How To Copyright Beats

This post covers the basics of how to copyright beats as outlined in the below video by DJ Pain 1.

Should you copyright your music? Do you have rights to our music without a formal copyright? What happens if your music gets infringed on?

First up, copyright law is insane. If there’s anything you don’t understand, please do your own independent research and arm yourself with knowledge because it’s crazy in the music industry. We’re not experts and the only reliable sources for copyright information are lawyers and the U.S. Copyright Office.

That being said Pain 1 starts off by clearing up two copyright myths…

  1. You don’t copyright beats through publishing rights organizations like ASCAP or BMI. They handle publishing (hence “publishing rights organizations”), not copyright!
  2. The only way is to use the copyright office. You can go through a lawyer but they are just intermediary and deal with the copyright office themselves.

If you never register a song, do you have a copyright claim?
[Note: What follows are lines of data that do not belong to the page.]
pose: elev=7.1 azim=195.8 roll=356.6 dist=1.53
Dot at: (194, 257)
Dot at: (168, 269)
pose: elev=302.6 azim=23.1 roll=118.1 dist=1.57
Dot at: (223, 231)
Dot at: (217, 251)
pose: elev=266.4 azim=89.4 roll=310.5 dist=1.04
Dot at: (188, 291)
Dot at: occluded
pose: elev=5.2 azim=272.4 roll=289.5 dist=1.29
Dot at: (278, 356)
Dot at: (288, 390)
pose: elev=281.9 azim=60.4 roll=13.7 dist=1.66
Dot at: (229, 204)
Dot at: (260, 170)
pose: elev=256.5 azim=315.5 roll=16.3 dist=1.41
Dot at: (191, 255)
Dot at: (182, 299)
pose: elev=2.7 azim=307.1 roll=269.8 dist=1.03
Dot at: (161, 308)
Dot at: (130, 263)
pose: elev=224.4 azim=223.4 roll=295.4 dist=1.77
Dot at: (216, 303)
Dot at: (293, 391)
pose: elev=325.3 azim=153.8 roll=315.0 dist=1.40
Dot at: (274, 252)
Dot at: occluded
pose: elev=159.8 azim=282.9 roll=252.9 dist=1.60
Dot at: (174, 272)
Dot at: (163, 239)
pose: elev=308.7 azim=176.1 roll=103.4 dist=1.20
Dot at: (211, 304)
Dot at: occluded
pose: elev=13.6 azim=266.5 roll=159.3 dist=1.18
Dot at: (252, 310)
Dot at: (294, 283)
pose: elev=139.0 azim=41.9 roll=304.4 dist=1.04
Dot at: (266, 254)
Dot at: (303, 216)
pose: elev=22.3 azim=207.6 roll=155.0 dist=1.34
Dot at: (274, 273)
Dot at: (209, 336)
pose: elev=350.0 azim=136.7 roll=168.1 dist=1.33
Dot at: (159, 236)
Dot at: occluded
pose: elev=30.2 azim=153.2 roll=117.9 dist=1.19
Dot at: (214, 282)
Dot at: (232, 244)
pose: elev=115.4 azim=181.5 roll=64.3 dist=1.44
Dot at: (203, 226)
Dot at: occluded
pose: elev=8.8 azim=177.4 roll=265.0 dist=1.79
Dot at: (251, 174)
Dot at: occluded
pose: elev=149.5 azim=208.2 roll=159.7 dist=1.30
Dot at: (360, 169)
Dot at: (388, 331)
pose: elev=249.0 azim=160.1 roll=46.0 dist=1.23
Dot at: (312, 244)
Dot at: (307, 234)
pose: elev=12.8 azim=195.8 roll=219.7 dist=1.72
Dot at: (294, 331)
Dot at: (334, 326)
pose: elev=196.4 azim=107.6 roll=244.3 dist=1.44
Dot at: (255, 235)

Actually yes, you have an original copyright – you are still the copyright owner of the song. Say you send a beat to an artist, they record a song and upload it to youTube. You can file a DMCA (Digital Music Copyrigh Act) claim against them and get the song removed. If the artist doesn’t take any action, you can up the ante and send cease and detist letter.

Now: Say an artist stole your beat and blows up on the internet, making money off it. What now? You probably want to sue them for profits, but you can’t do that without formally registering! So the law says: Well, the beat is totally yours, but if you want sue them for profits, you have to register it through us. It gets even more annoying though…

If you registered your work BEFORE someone uses it without your permission, you’re good: you can sue for your damages, their profits and you will be reimbursed for own legal fees. If you registered your work AFTER someone uses it without your permission, you can still sue for damages and profits, but not for legal fee reimbursements. Now the problem is that these fees often are massive, so its not worth suing someone in the first place really.

DJ Pain 1 compares copyright is like catastrophic health insurance. Most probably you won’t use it, but if disaster strikes – aka someone stealing your beat and making  millions off it – you’re covered. The reality is that artists that steal beats, make a few bucks here and there – so just file a DMCA claim and get it removed.